**Data for review**:
------------------------------------------------------------------------
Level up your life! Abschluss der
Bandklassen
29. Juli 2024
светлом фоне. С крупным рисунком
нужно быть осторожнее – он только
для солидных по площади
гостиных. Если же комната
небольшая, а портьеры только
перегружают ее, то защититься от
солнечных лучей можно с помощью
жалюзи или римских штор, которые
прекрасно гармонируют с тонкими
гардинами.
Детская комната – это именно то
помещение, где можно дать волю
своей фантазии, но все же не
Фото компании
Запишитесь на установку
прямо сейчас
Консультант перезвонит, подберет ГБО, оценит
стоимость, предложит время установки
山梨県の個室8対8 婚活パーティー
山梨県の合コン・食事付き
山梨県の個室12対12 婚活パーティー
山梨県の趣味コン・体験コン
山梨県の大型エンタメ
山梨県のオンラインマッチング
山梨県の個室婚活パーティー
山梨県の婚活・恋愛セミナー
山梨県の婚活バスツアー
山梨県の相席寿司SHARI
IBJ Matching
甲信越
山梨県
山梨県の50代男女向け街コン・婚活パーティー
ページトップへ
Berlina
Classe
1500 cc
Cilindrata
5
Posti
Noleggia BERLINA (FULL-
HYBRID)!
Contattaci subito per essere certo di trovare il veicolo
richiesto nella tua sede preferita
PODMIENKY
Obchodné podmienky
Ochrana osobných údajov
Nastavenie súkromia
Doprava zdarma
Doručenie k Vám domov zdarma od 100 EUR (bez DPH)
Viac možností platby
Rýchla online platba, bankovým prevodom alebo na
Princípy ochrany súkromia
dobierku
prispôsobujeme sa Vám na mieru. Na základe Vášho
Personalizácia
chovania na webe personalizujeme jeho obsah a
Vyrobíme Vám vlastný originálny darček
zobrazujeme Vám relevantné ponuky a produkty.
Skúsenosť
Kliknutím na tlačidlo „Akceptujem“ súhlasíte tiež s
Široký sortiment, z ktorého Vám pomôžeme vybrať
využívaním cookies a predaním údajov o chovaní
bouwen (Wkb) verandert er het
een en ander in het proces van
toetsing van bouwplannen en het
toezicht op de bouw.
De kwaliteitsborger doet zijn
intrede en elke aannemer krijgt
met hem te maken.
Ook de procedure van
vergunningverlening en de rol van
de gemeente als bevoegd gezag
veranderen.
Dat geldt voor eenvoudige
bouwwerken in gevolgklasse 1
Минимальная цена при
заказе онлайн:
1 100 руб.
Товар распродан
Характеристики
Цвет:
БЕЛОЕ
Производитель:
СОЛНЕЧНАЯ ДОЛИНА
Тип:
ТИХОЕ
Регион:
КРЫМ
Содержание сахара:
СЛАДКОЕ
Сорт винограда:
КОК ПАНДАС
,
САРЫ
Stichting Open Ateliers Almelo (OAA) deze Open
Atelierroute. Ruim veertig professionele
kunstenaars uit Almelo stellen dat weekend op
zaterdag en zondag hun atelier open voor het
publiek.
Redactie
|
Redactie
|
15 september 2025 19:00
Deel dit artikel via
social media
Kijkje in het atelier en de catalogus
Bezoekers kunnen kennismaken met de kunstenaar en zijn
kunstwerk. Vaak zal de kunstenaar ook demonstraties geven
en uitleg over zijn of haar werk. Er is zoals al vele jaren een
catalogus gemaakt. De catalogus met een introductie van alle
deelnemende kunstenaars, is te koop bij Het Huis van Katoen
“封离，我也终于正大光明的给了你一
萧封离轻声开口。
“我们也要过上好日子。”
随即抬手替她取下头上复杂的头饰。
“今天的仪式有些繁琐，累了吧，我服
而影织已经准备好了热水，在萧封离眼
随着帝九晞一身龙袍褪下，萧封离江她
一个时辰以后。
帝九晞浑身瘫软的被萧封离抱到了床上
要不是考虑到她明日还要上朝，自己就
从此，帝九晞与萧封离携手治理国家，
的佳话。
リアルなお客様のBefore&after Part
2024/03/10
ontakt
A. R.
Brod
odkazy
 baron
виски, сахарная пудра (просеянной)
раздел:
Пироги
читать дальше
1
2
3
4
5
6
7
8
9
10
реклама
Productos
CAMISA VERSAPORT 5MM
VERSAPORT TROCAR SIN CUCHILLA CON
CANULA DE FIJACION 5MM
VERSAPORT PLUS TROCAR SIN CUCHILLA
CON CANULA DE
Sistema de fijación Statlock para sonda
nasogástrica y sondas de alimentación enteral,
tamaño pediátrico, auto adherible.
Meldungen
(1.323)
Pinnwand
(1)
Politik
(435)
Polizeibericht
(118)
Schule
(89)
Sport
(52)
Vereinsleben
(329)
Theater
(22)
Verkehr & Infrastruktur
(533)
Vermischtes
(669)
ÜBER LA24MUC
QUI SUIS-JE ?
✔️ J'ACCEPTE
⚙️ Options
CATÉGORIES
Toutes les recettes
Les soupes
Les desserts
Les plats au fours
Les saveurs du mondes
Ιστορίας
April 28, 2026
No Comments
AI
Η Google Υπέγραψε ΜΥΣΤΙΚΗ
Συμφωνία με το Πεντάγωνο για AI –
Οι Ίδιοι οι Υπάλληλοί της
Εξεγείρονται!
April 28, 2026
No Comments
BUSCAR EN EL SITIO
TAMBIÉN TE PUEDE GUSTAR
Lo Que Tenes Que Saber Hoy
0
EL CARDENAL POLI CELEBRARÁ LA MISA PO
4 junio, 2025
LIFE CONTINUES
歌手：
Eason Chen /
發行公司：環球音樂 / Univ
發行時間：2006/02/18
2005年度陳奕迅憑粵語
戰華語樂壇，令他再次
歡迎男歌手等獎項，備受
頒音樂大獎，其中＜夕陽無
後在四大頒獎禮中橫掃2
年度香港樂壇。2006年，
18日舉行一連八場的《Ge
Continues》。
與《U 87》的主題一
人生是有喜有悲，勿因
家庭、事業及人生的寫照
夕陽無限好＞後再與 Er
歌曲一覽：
------------------------------------------------------------------------
Which lines above hold the word "súkromia"? Copy each of them.

Nastavenie súkromia
Princípy ochrany súkromia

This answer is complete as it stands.